I don't want to publish the story. I just want to write it, adequately enough to not be disgraced in comparison to my three oldest children who are all better story-writers than I am, though as a teenager myself I used to pride myself on my fairly decent fiction writing skills.

My oldest son is home from college right now, along with a stack of stories he is annotating from his college story club. He also asked me to comment his story in progress, and I gave him some of my story to critique, as well. We are to have our traditional story meeting tomorrow, before he returns to college. This has inspired me and I actually got some more of my story written, so I thought I would quickly write out what is working right now. Maybe I can finally vanquish the dreaded Writer's Block Dragon (or find out it is a windmill, or something).

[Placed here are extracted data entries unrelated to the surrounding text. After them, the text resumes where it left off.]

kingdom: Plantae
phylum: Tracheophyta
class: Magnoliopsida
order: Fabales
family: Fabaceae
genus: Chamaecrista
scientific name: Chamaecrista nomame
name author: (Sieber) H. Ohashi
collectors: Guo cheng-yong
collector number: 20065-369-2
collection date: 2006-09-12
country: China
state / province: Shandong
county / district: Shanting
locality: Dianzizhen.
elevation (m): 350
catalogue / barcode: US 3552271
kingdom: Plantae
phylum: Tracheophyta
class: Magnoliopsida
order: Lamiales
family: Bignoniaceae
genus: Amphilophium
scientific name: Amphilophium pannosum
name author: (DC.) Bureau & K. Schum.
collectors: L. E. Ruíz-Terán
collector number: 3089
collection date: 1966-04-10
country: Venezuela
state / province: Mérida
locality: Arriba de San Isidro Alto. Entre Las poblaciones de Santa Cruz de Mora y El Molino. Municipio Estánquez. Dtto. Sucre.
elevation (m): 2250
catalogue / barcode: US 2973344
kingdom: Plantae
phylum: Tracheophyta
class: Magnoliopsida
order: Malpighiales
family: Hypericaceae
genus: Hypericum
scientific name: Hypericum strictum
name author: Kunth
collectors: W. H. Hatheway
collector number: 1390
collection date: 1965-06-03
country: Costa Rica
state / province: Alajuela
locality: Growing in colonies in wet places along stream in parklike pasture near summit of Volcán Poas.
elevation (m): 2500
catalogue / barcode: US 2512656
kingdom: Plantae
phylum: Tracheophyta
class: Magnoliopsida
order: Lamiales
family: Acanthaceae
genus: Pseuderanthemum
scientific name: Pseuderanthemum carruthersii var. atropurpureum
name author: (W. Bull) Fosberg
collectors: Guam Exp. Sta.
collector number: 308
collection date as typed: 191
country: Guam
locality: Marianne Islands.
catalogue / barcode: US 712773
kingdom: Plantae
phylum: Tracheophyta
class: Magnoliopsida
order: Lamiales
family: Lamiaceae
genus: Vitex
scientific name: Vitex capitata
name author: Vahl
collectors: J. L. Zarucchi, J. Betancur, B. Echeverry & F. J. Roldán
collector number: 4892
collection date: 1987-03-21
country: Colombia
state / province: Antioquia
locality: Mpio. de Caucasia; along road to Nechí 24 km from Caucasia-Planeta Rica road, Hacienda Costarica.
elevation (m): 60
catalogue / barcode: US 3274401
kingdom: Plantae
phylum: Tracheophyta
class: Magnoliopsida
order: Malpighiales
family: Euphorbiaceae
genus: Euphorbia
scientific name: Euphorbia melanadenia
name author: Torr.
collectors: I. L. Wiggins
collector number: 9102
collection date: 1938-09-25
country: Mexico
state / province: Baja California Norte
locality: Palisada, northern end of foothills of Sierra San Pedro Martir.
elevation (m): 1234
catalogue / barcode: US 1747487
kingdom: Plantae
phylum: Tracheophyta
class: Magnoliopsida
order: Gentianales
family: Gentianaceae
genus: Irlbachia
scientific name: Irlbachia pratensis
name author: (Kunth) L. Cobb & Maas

  • First of all, it seems to help to plan to spend some time "wasting time" -- not really, but sitting down and dinking around with my story as it presently exists, changing a word here and there, thinking about different ways to make that scene happen, even annotating someone else's story (if I run out of stories in my own family, maybe I'll start rewriting Muriel Spark or Walter Van Tilburg Clark -- hee hee, not really, but you get the picture).
  • Second, it seems to help to give myself permission to try different things out and "see if they work".
  • Third, if I write down plot possibilities and ideas for techniques on a side page while I'm writing the story, it helps me remember them. Otherwise I forget.
  • Fourth, it is not really essential to have a completely free block of time. Anyway, that never exists in my household of nine. Yesterday I sat and wrote on the sofa with Aidan bouncing all over me. I can honestly ignore any amount of chaos -- I learned to do this in 17 years of formal schooling. In college, I always used to go to a cafe to write my essays because I could think so much better that way. I am training my children to do this even better than I could -- they can do algebra with toddlers running around and their dad reading aloud from the sports page and the dog barking at the UPS man, and so on.
  • Fifth, it helps to keep a writer's notebook and jot down things as I think of them. I don't even really have to look at the notes again. Just writing them down helps.
  • Sixth, it helps to have some plan, but not invent it ahead of time... rather, work my way into it by the practices listed above. So that's what I'm doing right now : ).

I guess that's all for now, but I noticed while writing out the notes for this that this is my preferred method for almost everything I do. It works for housekeeping (though you'd never know it from the way the house looks now); it works for figuring out parenting issues and personal issues; it works for lesson planning; it works for blogging. It even works for things spiritual -- devotions. I think Ignatius refers to something similar as remote, median and proximate preparation; then considerations, affections, and resolutions.

Just in case it helps someone else! I know I'm not the only one out here who brings their novel out of the closet every November.

2 comments:

Backyard Urban Gardening said...

Thanks for posting about your experiences. I have experienced much of the same, although my lack of writing is probably more from a decreasing confidence in my own abilities than anything else.

I have found that I get all fired up and crank out page after page for the first 15,000 words or so, but at that point I start losing steam.